Stored data:
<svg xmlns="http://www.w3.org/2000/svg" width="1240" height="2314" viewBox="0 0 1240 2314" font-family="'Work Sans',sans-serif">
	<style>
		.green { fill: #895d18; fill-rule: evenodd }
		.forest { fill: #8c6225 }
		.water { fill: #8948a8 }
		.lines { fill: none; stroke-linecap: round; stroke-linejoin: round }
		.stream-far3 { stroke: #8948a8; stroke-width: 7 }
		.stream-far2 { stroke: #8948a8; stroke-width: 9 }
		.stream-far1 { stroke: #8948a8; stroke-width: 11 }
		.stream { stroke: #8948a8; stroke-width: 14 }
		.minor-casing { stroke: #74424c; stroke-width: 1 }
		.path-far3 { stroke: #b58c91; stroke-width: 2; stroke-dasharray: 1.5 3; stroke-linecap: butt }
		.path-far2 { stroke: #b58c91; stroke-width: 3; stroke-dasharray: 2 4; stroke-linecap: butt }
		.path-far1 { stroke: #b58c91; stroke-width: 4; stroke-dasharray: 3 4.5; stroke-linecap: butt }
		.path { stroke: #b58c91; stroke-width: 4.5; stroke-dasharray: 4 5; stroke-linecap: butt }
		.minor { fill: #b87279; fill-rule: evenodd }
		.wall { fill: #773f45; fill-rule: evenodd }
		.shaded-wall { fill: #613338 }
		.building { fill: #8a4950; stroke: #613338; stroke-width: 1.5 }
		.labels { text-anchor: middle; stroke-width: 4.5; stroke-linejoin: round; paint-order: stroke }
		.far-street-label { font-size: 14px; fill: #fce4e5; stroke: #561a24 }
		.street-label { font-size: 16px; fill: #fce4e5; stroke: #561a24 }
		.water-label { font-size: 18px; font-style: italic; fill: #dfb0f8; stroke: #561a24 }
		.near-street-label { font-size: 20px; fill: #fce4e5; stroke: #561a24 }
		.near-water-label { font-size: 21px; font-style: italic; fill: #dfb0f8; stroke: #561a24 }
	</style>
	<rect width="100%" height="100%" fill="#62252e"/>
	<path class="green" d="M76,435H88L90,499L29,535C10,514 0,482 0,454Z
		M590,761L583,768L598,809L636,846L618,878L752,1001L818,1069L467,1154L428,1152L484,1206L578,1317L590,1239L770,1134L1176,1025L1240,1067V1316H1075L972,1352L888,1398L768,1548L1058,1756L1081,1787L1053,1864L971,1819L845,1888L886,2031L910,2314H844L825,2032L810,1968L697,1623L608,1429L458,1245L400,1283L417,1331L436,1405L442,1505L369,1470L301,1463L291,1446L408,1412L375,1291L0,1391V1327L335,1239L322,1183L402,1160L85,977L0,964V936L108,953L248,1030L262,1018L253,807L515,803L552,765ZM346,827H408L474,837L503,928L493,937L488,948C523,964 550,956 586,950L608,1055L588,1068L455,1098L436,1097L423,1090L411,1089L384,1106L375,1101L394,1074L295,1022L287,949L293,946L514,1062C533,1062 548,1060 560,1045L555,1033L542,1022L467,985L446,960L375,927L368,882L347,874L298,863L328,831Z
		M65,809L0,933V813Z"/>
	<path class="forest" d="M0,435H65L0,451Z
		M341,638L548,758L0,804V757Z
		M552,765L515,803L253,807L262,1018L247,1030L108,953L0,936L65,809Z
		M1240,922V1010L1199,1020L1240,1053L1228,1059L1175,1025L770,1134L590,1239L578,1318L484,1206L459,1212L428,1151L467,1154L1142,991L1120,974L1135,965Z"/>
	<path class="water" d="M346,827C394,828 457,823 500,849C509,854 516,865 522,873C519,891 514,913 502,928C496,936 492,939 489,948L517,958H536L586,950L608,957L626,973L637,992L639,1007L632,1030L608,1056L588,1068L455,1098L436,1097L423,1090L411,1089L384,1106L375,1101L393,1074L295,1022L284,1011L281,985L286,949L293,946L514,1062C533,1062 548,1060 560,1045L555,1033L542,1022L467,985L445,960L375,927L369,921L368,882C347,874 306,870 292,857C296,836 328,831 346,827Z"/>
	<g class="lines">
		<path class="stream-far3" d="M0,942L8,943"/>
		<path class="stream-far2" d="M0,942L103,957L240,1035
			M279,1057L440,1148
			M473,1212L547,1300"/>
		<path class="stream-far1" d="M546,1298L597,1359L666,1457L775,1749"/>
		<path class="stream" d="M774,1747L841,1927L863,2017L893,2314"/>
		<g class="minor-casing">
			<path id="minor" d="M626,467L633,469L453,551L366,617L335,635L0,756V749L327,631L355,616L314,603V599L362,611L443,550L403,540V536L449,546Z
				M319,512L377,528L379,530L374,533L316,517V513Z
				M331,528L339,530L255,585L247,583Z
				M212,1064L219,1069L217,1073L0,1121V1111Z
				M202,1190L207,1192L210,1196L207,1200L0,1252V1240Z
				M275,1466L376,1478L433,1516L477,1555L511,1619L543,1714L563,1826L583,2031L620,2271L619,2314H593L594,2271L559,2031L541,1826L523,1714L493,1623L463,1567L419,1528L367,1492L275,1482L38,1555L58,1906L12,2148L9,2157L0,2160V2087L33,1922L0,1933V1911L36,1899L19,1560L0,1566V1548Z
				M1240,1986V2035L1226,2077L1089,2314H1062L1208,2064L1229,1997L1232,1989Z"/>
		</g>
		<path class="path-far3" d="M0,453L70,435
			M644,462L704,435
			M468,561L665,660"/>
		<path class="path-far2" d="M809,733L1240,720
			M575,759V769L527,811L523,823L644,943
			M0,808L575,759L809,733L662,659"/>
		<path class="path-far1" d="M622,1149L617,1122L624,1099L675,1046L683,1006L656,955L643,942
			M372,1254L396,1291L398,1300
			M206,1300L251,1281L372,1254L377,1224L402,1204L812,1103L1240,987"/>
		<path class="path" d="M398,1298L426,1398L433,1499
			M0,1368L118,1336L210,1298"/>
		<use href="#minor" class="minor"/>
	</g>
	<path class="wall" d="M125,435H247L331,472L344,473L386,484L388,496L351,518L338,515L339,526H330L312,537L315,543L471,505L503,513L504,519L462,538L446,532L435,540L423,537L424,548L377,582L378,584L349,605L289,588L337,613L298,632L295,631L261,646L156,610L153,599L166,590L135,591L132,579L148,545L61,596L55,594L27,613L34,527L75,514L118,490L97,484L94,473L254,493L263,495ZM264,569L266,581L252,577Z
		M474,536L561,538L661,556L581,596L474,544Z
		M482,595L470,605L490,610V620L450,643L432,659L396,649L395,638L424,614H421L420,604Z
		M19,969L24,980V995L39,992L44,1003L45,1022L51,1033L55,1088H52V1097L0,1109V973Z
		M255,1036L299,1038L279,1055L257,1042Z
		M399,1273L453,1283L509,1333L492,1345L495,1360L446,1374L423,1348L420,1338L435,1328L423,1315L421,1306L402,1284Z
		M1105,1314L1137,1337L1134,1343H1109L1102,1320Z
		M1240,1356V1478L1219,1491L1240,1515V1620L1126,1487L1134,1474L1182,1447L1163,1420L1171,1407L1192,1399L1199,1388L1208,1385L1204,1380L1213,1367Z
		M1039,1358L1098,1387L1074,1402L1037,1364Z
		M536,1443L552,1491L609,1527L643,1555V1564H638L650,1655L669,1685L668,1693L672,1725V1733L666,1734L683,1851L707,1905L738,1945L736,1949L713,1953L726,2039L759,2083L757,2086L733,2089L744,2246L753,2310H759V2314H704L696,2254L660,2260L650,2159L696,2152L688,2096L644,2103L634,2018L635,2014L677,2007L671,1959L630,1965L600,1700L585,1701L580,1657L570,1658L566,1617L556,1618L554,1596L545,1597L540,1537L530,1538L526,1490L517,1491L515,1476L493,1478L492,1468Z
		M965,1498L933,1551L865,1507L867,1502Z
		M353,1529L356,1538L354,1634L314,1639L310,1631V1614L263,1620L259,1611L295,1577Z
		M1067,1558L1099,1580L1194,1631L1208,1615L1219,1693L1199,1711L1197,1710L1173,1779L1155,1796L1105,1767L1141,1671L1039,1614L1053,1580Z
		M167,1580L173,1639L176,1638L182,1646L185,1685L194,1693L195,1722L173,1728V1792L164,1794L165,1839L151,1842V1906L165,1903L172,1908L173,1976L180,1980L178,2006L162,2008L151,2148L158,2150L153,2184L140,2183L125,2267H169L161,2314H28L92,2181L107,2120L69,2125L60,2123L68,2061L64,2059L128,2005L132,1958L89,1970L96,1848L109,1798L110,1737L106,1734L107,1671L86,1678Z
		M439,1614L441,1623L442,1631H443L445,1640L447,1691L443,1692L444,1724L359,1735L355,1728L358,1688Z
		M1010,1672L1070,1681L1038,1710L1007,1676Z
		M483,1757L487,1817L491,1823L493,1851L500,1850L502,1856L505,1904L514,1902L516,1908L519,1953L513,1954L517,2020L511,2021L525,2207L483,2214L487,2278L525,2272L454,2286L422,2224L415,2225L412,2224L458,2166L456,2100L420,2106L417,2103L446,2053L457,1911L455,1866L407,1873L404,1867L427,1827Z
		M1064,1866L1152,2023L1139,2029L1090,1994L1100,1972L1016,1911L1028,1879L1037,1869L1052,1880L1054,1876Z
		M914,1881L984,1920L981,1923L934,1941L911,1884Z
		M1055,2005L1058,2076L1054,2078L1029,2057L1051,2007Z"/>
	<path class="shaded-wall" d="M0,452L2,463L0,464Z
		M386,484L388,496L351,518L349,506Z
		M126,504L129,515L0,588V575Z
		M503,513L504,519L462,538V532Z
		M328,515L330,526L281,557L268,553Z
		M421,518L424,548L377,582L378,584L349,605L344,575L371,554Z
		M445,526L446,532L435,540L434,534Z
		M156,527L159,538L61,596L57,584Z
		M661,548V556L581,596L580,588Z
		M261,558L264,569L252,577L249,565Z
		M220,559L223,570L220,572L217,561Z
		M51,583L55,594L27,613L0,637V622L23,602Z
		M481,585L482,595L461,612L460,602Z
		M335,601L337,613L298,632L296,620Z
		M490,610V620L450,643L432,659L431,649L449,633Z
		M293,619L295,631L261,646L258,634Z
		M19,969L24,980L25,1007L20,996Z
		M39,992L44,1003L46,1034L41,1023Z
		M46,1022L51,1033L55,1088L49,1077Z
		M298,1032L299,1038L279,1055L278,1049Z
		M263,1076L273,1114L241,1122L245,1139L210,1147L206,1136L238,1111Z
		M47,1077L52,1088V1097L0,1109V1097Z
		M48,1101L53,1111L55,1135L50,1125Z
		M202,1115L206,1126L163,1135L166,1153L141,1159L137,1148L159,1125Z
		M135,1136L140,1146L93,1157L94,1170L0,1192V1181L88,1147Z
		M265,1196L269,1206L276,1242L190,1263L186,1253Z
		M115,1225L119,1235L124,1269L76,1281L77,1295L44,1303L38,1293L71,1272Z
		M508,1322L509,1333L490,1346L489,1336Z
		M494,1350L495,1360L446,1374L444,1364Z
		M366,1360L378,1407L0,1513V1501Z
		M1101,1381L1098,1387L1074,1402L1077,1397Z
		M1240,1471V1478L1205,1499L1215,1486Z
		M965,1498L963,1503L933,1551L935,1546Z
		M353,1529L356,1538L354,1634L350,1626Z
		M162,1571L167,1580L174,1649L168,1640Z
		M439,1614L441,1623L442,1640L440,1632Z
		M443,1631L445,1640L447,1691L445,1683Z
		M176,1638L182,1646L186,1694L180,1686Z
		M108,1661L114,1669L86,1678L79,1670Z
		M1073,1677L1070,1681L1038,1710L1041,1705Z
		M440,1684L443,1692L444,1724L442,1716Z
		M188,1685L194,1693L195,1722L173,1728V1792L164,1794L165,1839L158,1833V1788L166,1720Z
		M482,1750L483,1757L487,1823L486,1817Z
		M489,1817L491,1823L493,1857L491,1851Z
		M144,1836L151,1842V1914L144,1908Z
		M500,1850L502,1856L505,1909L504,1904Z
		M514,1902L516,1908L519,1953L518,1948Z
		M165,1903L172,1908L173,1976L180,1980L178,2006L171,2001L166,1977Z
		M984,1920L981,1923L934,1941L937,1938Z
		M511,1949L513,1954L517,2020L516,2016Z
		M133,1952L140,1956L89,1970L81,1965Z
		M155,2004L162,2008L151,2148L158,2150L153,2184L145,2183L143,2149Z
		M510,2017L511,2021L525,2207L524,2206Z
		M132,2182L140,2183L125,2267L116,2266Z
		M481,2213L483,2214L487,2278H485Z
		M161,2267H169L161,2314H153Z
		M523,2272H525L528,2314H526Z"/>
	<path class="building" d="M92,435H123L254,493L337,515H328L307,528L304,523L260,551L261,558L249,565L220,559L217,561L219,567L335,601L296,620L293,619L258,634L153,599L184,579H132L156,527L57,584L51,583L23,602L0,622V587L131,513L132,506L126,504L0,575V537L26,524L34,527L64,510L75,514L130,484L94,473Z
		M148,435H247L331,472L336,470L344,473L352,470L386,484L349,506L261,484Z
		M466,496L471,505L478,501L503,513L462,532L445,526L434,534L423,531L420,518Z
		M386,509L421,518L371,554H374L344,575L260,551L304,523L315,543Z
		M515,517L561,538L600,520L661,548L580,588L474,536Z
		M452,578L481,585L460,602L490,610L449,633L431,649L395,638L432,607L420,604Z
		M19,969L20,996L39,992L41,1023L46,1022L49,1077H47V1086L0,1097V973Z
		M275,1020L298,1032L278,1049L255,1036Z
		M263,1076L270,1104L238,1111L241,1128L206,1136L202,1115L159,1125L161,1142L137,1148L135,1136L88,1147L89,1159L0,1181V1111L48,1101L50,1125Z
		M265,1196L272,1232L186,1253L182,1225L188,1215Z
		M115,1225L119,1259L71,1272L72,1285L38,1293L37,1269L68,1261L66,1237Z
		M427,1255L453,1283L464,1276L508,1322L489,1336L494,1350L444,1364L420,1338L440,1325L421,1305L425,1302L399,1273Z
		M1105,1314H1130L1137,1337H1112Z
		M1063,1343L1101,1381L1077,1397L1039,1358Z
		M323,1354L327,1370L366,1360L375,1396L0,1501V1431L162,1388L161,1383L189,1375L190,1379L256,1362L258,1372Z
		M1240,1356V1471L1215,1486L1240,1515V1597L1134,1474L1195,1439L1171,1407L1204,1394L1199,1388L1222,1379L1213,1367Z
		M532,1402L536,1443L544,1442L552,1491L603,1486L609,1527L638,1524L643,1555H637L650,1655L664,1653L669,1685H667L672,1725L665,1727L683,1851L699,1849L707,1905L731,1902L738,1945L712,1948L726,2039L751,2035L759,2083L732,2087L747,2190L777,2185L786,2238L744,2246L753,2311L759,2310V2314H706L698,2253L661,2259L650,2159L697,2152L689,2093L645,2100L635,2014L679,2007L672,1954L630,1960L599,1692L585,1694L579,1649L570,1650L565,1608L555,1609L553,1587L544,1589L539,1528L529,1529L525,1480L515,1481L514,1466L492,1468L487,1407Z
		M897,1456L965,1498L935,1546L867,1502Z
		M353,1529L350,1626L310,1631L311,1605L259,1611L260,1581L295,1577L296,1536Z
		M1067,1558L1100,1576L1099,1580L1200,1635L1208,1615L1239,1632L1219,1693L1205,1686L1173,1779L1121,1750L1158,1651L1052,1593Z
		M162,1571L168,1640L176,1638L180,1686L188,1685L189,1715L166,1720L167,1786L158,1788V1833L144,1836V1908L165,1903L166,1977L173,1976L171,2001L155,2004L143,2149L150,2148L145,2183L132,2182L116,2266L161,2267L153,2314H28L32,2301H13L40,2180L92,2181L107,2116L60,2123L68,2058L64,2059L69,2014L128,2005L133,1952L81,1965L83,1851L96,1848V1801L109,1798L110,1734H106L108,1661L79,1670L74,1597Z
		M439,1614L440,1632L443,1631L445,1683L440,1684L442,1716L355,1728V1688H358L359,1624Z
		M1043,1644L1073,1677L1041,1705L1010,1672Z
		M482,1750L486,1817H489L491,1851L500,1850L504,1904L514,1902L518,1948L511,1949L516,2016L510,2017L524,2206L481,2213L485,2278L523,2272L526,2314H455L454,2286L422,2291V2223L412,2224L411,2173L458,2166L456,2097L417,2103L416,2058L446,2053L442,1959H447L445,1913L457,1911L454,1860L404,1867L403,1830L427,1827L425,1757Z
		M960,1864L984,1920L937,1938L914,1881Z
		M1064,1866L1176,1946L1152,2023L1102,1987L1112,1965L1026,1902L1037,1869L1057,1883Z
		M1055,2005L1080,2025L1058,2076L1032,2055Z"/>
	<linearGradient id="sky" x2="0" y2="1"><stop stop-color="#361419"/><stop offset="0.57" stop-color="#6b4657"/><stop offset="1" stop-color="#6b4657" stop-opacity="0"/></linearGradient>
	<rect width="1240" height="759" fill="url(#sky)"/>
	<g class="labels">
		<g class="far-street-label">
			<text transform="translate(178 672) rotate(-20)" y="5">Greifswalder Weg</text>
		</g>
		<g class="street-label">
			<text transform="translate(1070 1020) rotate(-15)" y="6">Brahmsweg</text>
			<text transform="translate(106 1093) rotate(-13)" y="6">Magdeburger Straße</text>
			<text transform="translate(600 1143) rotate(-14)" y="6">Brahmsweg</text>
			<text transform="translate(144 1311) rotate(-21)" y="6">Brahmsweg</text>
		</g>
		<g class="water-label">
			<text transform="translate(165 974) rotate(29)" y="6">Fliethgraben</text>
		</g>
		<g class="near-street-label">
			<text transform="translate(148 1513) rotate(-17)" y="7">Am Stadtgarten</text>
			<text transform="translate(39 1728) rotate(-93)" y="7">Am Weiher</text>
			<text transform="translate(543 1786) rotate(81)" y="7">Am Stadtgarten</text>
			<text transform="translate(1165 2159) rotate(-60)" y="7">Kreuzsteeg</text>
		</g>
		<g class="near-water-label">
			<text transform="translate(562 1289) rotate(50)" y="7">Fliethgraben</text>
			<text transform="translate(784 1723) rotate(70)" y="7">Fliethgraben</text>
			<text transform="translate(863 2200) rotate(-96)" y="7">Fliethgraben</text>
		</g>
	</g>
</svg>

Task brief: Wherever the word "Fliethgraben" occurs in the data, copy that whole line.

Task output:
			<text transform="translate(165 974) rotate(29)" y="6">Fliethgraben</text>
			<text transform="translate(562 1289) rotate(50)" y="7">Fliethgraben</text>
			<text transform="translate(784 1723) rotate(70)" y="7">Fliethgraben</text>
			<text transform="translate(863 2200) rotate(-96)" y="7">Fliethgraben</text>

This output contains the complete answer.